Exercise aim
Start at the first line of the records and print each line unchanged, stopping after the line that contains "common name: Southern caracara".

Supplied records
= = = = = = =
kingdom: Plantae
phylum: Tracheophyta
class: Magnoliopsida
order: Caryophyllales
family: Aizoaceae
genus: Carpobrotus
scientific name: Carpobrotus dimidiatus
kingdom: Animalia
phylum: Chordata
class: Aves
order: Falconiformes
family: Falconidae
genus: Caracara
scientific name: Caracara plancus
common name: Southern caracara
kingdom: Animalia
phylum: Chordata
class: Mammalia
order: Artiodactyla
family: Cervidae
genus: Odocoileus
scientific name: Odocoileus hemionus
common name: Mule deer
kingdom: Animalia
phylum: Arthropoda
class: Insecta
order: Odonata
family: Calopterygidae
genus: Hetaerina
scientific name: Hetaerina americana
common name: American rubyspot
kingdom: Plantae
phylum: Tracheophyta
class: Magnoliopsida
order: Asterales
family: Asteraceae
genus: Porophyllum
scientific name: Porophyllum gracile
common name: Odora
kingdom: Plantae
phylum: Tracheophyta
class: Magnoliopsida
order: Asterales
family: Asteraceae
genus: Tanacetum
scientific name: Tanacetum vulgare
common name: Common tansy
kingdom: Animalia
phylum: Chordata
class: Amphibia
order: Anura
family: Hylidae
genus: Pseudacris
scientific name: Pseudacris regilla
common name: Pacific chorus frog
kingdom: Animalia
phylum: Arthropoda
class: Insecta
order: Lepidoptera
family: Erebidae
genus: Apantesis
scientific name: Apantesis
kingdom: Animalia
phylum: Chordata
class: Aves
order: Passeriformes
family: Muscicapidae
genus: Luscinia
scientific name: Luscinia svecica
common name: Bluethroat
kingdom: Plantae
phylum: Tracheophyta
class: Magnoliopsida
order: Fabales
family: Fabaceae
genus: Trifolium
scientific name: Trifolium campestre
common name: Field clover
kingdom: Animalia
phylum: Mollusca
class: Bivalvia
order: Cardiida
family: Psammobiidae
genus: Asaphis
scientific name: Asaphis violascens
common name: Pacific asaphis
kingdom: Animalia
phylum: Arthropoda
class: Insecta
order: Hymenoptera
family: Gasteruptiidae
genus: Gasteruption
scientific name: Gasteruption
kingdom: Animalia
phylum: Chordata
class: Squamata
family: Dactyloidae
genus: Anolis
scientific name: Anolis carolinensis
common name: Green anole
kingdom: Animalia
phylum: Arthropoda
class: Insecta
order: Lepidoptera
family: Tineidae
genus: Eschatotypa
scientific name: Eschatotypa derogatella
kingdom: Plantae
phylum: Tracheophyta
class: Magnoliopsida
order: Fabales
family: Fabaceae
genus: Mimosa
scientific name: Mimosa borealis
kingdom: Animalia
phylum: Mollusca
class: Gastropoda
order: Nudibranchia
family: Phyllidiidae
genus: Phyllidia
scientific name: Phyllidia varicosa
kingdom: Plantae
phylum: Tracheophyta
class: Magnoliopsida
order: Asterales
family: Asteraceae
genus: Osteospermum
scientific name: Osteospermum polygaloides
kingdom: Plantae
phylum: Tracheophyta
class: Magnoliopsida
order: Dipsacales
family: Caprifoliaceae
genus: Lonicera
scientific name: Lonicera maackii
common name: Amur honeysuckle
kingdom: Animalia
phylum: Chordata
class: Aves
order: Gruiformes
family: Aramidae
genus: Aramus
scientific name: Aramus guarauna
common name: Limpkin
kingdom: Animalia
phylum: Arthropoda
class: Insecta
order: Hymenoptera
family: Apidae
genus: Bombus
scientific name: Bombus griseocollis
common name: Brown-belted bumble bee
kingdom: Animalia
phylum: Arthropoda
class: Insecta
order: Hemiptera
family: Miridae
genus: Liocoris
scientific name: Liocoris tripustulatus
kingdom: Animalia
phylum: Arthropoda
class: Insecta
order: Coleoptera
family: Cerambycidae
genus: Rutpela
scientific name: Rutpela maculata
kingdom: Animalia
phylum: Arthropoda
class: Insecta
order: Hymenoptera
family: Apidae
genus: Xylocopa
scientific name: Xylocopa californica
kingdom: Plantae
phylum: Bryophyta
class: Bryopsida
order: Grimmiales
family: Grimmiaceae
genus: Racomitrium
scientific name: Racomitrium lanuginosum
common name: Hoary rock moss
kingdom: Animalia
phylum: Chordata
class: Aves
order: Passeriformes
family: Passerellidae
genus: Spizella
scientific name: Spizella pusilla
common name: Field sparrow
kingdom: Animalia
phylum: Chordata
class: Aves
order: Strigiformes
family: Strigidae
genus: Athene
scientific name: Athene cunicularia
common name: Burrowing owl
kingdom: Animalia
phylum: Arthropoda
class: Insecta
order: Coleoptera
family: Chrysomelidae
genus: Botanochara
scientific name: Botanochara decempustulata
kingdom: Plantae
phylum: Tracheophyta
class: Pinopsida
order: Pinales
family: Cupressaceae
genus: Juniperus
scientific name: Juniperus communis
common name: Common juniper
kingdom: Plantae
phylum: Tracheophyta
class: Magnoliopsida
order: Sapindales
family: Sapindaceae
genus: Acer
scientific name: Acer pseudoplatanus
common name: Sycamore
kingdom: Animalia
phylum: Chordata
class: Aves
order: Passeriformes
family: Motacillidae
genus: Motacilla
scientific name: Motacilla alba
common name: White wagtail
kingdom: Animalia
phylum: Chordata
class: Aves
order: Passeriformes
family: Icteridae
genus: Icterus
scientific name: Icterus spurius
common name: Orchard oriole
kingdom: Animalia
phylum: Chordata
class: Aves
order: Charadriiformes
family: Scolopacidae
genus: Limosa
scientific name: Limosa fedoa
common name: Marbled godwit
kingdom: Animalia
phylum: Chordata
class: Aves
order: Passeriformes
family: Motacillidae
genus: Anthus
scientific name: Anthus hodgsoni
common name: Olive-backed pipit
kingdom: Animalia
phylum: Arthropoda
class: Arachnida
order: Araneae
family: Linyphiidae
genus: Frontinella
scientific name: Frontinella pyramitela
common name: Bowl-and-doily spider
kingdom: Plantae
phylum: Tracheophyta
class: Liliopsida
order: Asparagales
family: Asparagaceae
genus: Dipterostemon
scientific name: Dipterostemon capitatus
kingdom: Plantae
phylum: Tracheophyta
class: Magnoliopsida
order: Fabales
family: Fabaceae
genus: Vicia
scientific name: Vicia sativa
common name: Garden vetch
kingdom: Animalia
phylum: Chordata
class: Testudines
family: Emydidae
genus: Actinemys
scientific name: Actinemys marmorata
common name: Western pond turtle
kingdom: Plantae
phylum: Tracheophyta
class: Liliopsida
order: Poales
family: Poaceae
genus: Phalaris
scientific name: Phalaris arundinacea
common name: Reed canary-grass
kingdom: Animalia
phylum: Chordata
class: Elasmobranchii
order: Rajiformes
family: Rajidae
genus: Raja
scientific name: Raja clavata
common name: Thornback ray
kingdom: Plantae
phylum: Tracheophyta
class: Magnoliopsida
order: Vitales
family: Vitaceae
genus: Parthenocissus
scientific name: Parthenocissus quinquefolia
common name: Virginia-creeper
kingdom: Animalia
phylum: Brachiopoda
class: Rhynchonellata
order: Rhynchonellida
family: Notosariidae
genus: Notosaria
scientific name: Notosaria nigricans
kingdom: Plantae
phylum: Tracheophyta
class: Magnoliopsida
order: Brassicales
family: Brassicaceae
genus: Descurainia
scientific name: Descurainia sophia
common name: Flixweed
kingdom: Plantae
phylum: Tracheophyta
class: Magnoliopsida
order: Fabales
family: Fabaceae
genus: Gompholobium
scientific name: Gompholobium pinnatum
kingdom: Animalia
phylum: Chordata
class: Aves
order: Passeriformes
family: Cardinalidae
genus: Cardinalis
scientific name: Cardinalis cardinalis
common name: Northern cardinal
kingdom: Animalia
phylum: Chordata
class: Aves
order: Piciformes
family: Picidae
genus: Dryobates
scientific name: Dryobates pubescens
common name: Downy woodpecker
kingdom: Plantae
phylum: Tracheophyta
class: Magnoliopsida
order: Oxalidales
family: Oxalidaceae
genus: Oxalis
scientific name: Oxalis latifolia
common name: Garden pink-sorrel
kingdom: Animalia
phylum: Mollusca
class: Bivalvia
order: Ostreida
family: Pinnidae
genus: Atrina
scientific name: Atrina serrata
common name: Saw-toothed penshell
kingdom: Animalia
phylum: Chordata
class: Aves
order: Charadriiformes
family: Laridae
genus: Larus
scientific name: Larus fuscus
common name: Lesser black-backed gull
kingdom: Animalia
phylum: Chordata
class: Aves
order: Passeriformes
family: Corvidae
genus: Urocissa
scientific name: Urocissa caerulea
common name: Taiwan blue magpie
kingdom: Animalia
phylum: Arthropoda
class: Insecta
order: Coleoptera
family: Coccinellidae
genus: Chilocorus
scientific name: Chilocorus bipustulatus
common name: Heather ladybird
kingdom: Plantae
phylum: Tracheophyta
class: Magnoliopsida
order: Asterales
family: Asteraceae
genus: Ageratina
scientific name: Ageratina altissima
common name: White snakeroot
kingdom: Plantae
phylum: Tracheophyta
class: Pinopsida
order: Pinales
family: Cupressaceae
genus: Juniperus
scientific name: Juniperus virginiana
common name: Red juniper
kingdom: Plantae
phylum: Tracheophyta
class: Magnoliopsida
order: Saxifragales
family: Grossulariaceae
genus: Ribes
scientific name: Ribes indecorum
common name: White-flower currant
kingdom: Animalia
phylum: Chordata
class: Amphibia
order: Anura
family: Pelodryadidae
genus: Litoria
= = = = = = =
Completed task
kingdom: Plantae
phylum: Tracheophyta
class: Magnoliopsida
order: Caryophyllales
family: Aizoaceae
genus: Carpobrotus
scientific name: Carpobrotus dimidiatus
kingdom: Animalia
phylum: Chordata
class: Aves
order: Falconiformes
family: Falconidae
genus: Caracara
scientific name: Caracara plancus
common name: Southern caracara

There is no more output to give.